* **Exercise input**:

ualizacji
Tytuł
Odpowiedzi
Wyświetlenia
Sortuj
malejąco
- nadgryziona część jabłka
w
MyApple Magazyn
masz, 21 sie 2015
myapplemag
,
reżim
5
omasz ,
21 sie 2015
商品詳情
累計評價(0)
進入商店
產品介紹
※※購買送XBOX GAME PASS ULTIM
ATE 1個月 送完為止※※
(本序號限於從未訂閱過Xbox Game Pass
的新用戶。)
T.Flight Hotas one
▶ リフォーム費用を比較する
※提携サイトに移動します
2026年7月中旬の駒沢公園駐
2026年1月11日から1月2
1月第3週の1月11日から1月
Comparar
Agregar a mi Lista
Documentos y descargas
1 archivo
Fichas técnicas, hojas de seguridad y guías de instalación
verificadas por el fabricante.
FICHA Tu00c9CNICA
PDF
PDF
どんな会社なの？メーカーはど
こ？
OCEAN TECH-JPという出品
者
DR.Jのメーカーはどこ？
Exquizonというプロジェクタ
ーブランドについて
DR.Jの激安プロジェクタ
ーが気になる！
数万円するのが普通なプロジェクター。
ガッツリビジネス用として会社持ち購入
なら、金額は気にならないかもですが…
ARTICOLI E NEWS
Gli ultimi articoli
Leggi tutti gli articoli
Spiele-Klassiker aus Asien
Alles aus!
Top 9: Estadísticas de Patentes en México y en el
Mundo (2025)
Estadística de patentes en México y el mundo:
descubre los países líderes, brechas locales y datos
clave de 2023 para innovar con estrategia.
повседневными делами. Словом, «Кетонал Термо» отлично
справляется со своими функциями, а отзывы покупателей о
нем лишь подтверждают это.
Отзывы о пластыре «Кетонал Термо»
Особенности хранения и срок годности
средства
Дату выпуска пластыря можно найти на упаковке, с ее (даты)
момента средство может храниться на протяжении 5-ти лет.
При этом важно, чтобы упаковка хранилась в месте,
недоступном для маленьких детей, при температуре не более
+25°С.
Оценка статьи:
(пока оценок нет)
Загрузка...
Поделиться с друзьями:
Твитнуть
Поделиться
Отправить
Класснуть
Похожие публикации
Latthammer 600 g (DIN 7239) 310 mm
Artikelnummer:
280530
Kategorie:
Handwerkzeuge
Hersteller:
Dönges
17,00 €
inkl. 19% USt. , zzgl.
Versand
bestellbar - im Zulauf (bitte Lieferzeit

* **Required action**: Every line of the material above that includes the string "Термо" is required.

* **Response to this task**:
повседневными делами. Словом, «Кетонал Термо» отлично
Отзывы о пластыре «Кетонал Термо»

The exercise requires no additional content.